The claim here appears to be that the number of robust security controls included in the system, all of which have a small chance of being bypassed taken together, along with the limited time that an election runs yields a probability of 1×10^-19 of being hacked, which is effectively a probability of zero.

A brief bit of statistical theory: the process for calculating the probability of two or more events happening at the same time depends on whether the events are independent from each other.  Take, for example, winning the lottery.  Winning the lottery a second time is in no way related to winning the lottery a first time…  You don’t “get better” at winning the lottery.  Winning the lottery is an independent event.  If the odds of winning a particular lottery are one in a million, or 1/1000000, the probability of winning the lottery twice is 1/1000000 x 1/1000000, which is 1/1000000000000 or 1×10^-12.  However, many events are not actually independent from each other.  For example,  I manage a server and the probability of the server being compromised through a weak password might be 1/1000000.  Since I am clever, getting shell on my server does not get you access to my data.  To get at my data, you must also compromise the application running on the server through a software vulnerability and the probability of that might also be 1/1000000.   Does this mean that the probability of someone stealing my data is 1×10^-12?  These events are very likely not independent.  The mechanism of dependence may not be readily apparent to us, and so we may be apt to treat them as independent and decide against the cyber insurance policy, given the remarkably low odds.  Upon close inspection, there is a nearly endless list of ways in which the two events (getting a shell, then compromising the application) might not be independent, such as:

  • Password reuse to enter the system and application
  • Trivial passwords
  • Stealing data out of memory without actually needing to break the application
  • A trivial application bug that renders the probability of compromise closer to 1/10 than 1/1000000
  • An attacker phishing the credentials from the administrator
  • An attacker using a RAT to hijack an existing authenticated connection from a legitimate user
  • and many, many more

When we see the probability of something happening stated as being exceedingly low as with 1×10^-19, but then see the event actually happen, we are right to question the fundamental assumptions that went into the calculation.

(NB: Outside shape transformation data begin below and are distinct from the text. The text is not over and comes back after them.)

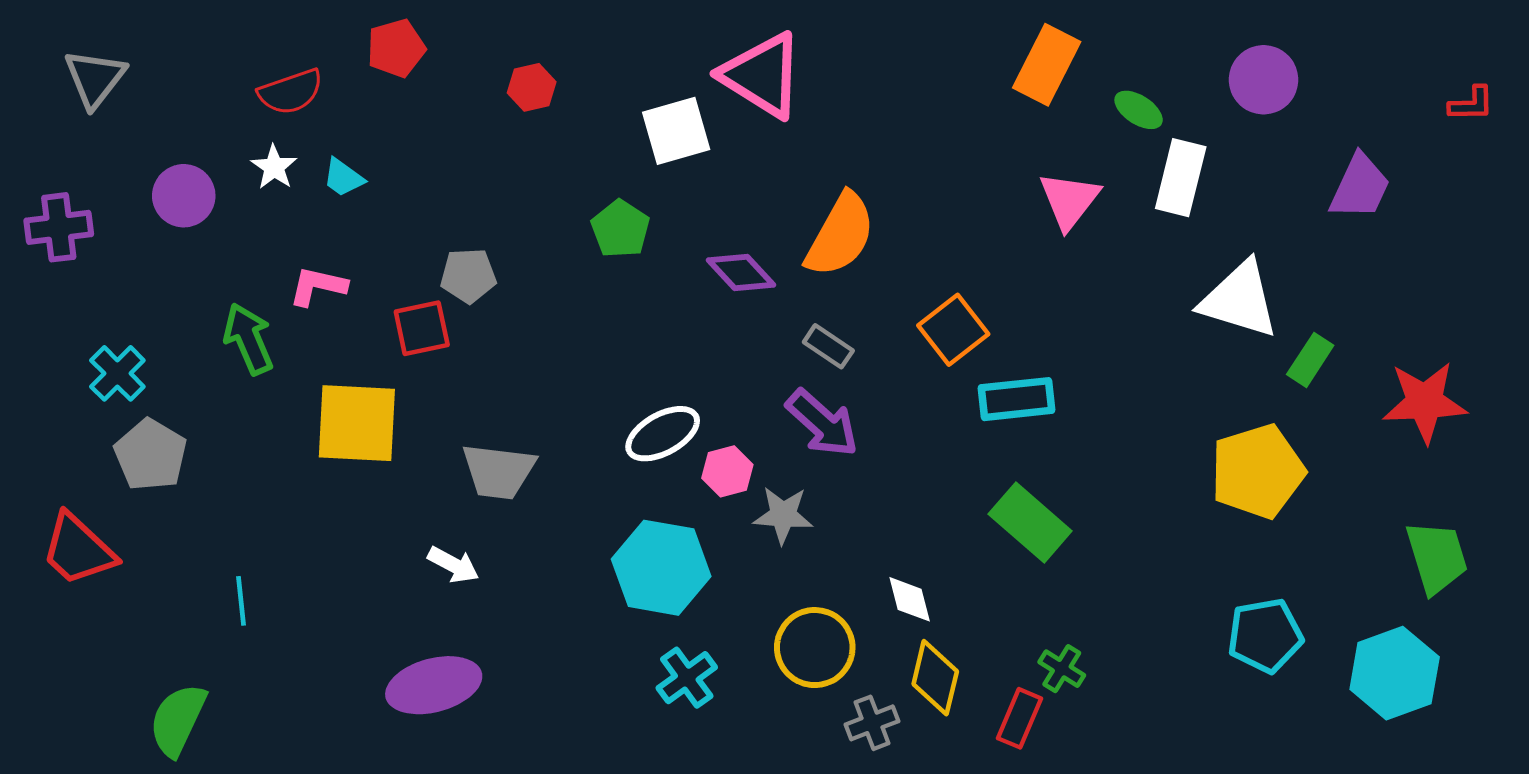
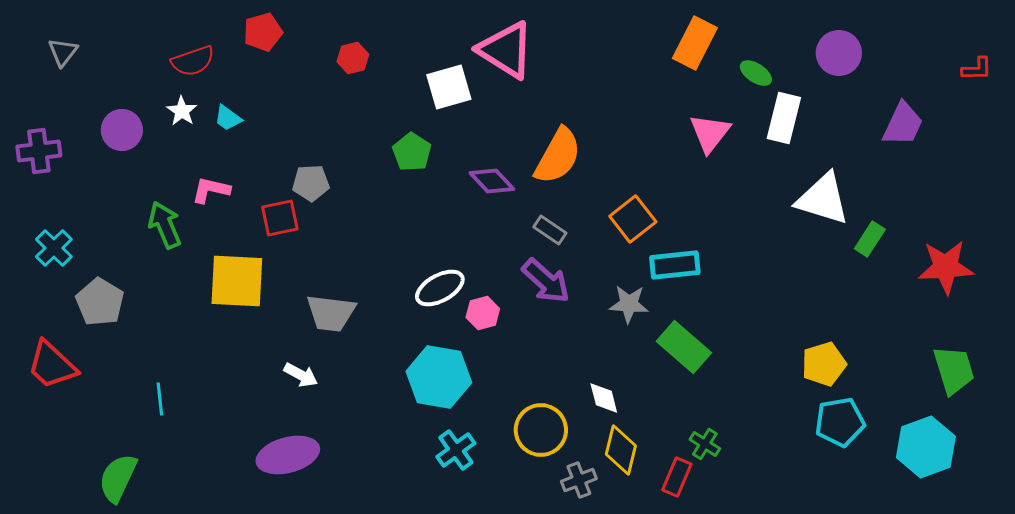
gray triangle: (95, 78) -> (63, 52), size x0.7
cyan cross: (117, 373) -> (54, 248), moved
yellow pentagon: (1258, 471) -> (824, 364), moved, size x0.7
gray star: (783, 515) -> (629, 304), moved

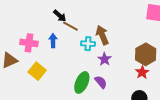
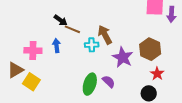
purple star: (105, 59) -> (123, 57), moved, size x1.5
yellow square: (37, 71) -> (31, 82), moved
red star: (142, 72) -> (157, 74), moved

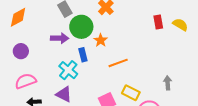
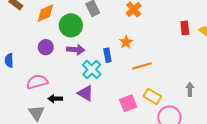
green circle: (81, 27) -> (71, 25), moved
purple arrow: (60, 38) -> (76, 50), moved
pink semicircle: (26, 81) -> (37, 82), moved

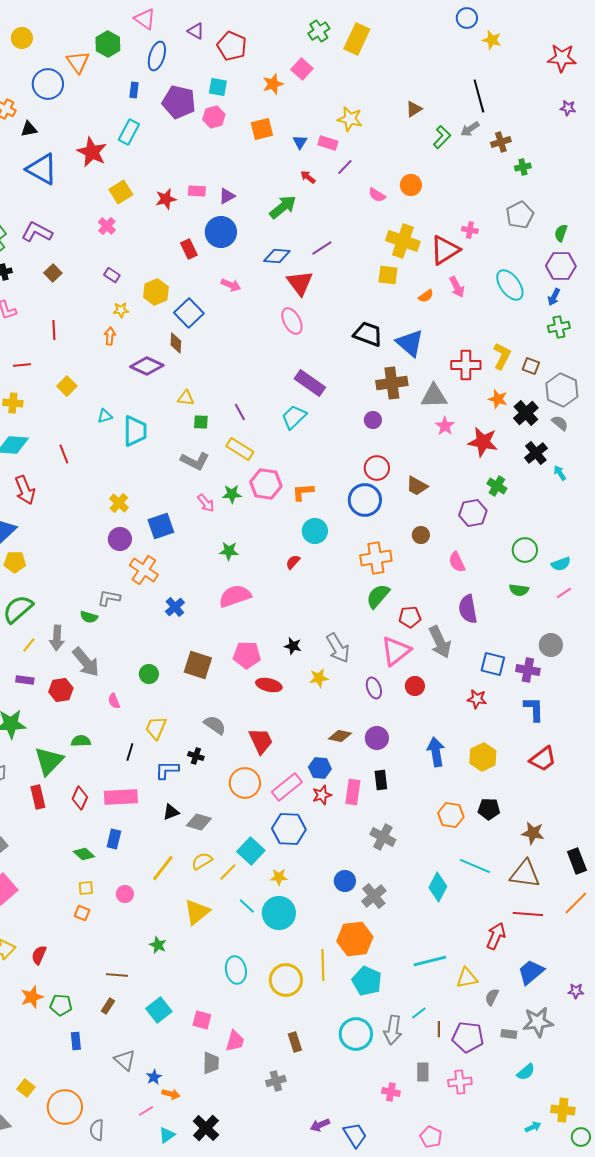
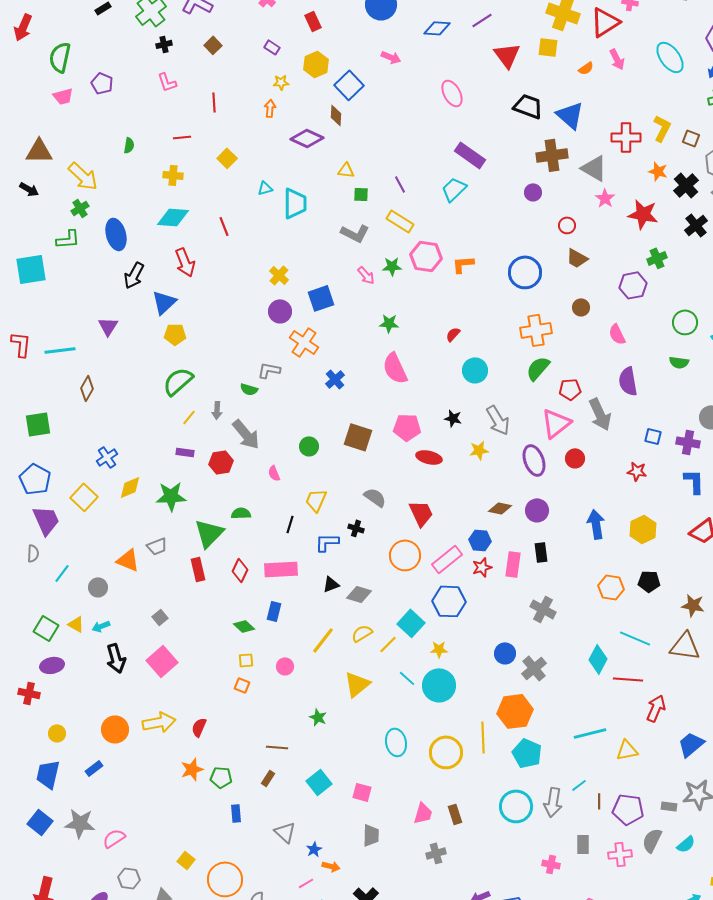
red rectangle: (189, 249) -> (313, 21), moved
red triangle: (300, 283) -> (507, 55), moved
gray triangle: (434, 396) -> (594, 168), turned 32
red circle: (377, 468) -> (567, 225), moved, size x0.7
green cross: (497, 486) -> (657, 258), turned 36
cyan circle: (315, 531) -> (475, 370), moved
pink semicircle: (235, 596) -> (395, 368), turned -96
gray arrow: (57, 638) -> (217, 410), size x0.7
blue square: (493, 664) -> (653, 436), size x0.7
purple ellipse: (374, 688) -> (534, 460), size x1.4
red line: (528, 914) -> (628, 679), moved
gray semicircle: (492, 997) -> (652, 840), moved, size x1.4
pink trapezoid: (235, 1041) -> (423, 813), moved

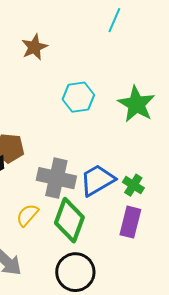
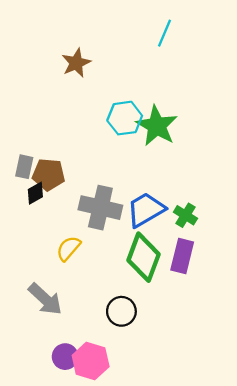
green star: (136, 104) -> (157, 126), moved
green diamond: (69, 220) -> (144, 257), moved
black circle: (75, 272) -> (121, 311), size x0.7

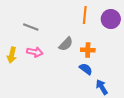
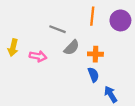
gray line: (31, 27) -> (58, 29), moved
yellow arrow: (12, 55) -> (13, 48), moved
blue semicircle: (86, 69) -> (93, 75), turned 32

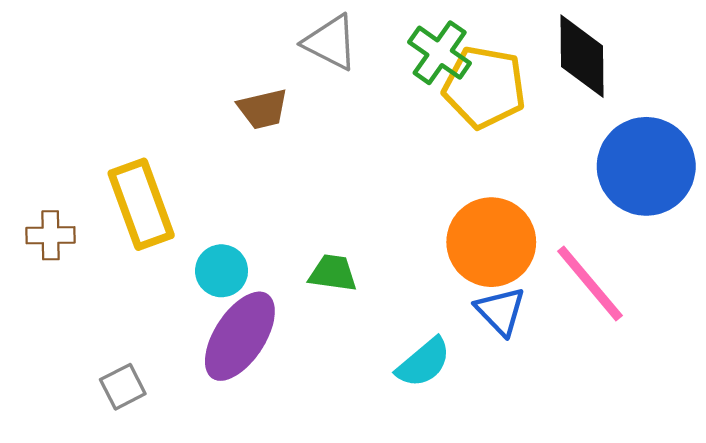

A practical example of this comes from the book “The Black Swan” in which Taleb points out the Nobel Prize winning Modern Portfolio Theory  calculated the odds of the 1987 stock market crash to be 5.51×10^-89.

My experience is that these kinds of calculations happen often in security, even if only mentally.  However, we make these calculations without a comprehensive understanding of the relationships between systems, events and risks.

Outside of gambling, be skeptical of such extraordinary statements of low probabilities, particularly for very important decisions.